The manufacturing purchasing managers’ index (PMI), a keenly-watched indicator compiled by the financial information provider Markit and the Chartered Institute of Purchasing & Supply (Cips), hit an eight-month high in January, fuelled by a jump in output, rising orders and a fall in input costs.
The manufacturing PMI rose to 52.1 points last month, up from the 49.7 recorded in December. A reading above 50 suggests that activity increased during the month while anything below implies contraction.
Ian Kernohan, an economist at Royal London Asset Management, says last week’s PMIs suggest Britain could avoid recession during the opening three months of the year.
According to a preliminary estimate by the Office for National Statistics (ONS), the British economy contracted by 0.2% in the final quarter of the year. Several commentators expect the reading for 2012’s first quarter to show a similar fall. (News analysis continues below)

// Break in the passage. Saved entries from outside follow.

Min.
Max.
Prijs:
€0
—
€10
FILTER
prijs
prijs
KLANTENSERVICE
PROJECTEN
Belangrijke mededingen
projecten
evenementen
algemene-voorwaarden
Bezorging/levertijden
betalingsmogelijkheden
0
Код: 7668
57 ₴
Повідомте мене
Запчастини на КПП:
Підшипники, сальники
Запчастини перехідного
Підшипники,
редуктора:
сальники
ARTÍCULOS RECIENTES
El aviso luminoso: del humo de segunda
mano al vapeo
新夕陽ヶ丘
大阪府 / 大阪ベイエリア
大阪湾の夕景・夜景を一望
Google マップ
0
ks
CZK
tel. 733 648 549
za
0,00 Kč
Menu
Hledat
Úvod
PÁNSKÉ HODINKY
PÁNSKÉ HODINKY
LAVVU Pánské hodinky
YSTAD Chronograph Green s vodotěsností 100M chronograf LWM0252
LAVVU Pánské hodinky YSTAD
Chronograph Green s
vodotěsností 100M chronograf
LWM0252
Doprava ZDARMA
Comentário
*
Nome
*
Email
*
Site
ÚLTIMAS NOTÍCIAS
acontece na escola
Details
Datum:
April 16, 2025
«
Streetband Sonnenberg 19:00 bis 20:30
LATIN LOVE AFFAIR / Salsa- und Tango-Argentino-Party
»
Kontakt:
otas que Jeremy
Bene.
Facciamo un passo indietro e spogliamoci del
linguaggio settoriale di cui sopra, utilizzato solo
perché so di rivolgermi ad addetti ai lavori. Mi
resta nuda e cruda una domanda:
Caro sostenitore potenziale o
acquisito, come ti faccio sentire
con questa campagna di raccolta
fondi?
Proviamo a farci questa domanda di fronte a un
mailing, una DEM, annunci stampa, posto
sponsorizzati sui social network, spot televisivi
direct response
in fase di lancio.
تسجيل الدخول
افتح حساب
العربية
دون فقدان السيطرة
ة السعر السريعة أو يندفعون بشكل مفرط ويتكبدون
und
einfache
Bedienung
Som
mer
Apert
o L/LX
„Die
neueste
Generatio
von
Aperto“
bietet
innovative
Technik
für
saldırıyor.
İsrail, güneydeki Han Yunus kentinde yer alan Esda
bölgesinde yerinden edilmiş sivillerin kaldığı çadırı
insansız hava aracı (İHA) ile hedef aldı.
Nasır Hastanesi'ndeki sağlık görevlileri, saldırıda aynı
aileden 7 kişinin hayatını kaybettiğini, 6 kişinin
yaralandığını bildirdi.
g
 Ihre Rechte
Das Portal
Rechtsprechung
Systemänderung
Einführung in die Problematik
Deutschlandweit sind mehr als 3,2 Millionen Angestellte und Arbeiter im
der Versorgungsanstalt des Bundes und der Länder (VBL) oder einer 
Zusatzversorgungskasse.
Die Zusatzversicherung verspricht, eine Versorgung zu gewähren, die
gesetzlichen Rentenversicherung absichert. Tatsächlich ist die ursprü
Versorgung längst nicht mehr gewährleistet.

However, Kernohan argues the manufacturing and services PMIs tend to be a better guide to the underlying economic situation than the ONS’s early GDP data, which is often subject to revision.
“Generally in a recession you see quite a sharp downward movement in PMIs, certainly in the last recession, and that just hasn’t happened this time,” he says.
“We had a bit of a dip in the manufacturing sector in November and December but that bounced back rapidly in January.”
The economist highlights the improvement in the manufacturing output balance, which moved from about 50 points to close to 56. The survey shows manufacturing output expanded at its fastest pace since March last year and represents a “vast improvement” on the 0.9% decline seen at the end of 2011.
Kernohan also points out that the service sector, which represents the bulk of Britain’s GDP, has not seen significant falls in activity. Markit’s services PMI remained above 50 throughout 2011.
“Taking those two numbers together, I’d say it’s doubtful the economy contracted in either quarter four of 2011 or the first quarter of 2012,” he adds.
Andrew Goodwin, a senior economist at Oxford Economics, is cautious about reading too much into the manufacturing PMI, no matter how encouraging the recent improvement may be.
“This is one month’s figures that follow on the back of a pretty bad trot,” he says. “When you look at where we were this time last year, we’re still quite a long way short of the kind of balances we had back then.”
”If the global economy is picking up, then our companies are going to benefit from that”
Goodwin predicts Britain will experience a “fairly mild” recession over the last quarter of 2011 and the first of 2012. This will “feel very different” from the recession of 2008/09 and recovery is likely to be seen in the second half of the year, he adds.
However, Kernohan argues that Britain’s “small, very open” economy will allow the manufacturing sector to benefit from signs of improvement on the global stage.
Manufacturers witnessed a moderate improvement in orders from America, Brazil, China and the Middle East during January. Meanwhile, the eurozone’s PMI shows its manufacturing contraction eased last month, driven by the return to growth in Austria and Germany.
“We’re very sensitive to what happens in the global economy,” Kernohan says. “If the global economy is picking up, then our companies are going to benefit from that.”
Goodwin, on the other hand, points out that most manufacturing exports head to the eurozone, which is expected to be in recession throughout the opening months of 2012.
The exports going to Germany are roughly double the combined total destined for the so-called Bric markets of Brazil, Russia, India and China, the economist claims, which make British manufacturing “heavily tied” to the situation on the continent.
“If that uncertainty of what’s happening in the eurozone doesn’t clear, then a state of almost paralysis in the economy – where people don’t want to commit to orders and the like – will continue,” he warns.
British manufacturing is attempting to boost exports to emerging markets to reduce its reliance on Europe. But Goodwin says this is a long-term plan that does not greatly help the country take advantage of short-term improvements in these markets.
The economist concedes that the British service sector has been “a little bit more robust” than manufacturing, mainly because it relies less on exports. However, the sector suffers from similar problems, such as weak investment and recruitment activity.
Manufacturers themselves are cautious in their outlook for the coming quarter. The latest CBI Industrial Trends Survey shows manufacturing companies predict domestic orders will level out over the next three months, while only slight rises in crucial export orders are expected.